Katrancı'nın eşi Öznur Katrancı da eşinin yaralandığını öğrendiklerinde adeta yıkıldıklarını bildirdi.Eşinin yaşadığını öğrendiğinde biraz olsun rahat bir nefes aldığına değinen Katrancı, GATA'ya kaldırılan eşinin ameliyatının başarılı geçtiğini öğrenene kadar endişelendiklerini söyledi.
“Sabah eşim aradı. Neşeliydi ve 'küçük bir parçası gitti ama büyük parçası bende' diye espri yaptı” diyen Öznur Katrancı, “Eşime protez takılabilecek olması bizi mutlu etti. Olaydan önce annem ve eşimin anneannesi kötü rüyalar görmüştü.
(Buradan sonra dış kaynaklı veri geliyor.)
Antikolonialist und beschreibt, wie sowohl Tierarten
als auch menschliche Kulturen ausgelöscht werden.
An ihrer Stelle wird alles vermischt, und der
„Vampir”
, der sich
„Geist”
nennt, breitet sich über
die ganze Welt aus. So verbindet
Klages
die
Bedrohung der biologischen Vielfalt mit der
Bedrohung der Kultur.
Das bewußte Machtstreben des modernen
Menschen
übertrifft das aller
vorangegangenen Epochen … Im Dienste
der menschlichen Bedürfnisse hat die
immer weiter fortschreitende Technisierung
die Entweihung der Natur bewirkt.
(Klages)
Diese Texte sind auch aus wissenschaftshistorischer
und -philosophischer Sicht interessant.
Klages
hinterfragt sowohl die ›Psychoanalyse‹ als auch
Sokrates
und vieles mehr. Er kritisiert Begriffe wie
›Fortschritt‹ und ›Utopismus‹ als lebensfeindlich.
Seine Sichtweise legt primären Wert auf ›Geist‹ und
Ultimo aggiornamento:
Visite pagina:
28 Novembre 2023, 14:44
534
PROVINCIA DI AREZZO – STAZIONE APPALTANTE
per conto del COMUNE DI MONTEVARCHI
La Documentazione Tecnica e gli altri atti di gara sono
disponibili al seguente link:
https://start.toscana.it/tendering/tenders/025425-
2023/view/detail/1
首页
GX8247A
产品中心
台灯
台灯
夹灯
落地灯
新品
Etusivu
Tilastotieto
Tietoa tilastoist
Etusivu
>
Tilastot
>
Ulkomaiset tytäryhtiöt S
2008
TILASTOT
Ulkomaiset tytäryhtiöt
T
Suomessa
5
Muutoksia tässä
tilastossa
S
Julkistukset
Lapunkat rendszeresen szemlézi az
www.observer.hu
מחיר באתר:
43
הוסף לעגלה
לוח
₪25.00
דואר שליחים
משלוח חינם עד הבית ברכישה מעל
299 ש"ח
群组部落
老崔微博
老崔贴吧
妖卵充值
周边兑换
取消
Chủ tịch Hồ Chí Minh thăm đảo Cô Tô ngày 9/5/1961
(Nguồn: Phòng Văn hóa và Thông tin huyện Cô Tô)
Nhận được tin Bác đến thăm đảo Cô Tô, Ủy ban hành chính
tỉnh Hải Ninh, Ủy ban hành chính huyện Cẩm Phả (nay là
Ben de olaydan önceki gece uyuyamadım. O akşam içimde bir sıkıntı olduğundan misafirlerimizle ilgilenememiştim. Saat 18.00 gibi bir komutan bizi arayıp durumu söyledi” ifadelerini kullandı.
11 Aralık'ta Genelkurmay Başkanlığı adına Tuğgeneral Necdet Tuna, gazi Piyade Başçavuş Polat Katrancı'yı Bilecik'in Bozüyük ilçesindeki baba ocağında ziyaret etmiş, Katrancı'nın bir an önce sağlığına kavuşması için her şeyi yapacaklarını bildirmişti. Katrancı'nın gösterdiği soğukkanlılık ve metanetin takdire şayan olduğunu dile getiren Tuna, “Bu büyük bir eğitimden geçmeyi gerektiriyor. O eğitimi almış olmanın, bunu içgüdüsel hale getirmiş olman önemli. Hem hayatta kalman hem de diğer personelinin emir komuta zincirinin devamı takdire şayan. Genelkurmay Başkanımızı da duygulandıran aldığın eğitimi başarıyla göstermiş olmandır. Tebrik ediyorum. Genelkurmay Başkanımızın iyi dileklerini getirdim” ifadelerini kullanmıştı.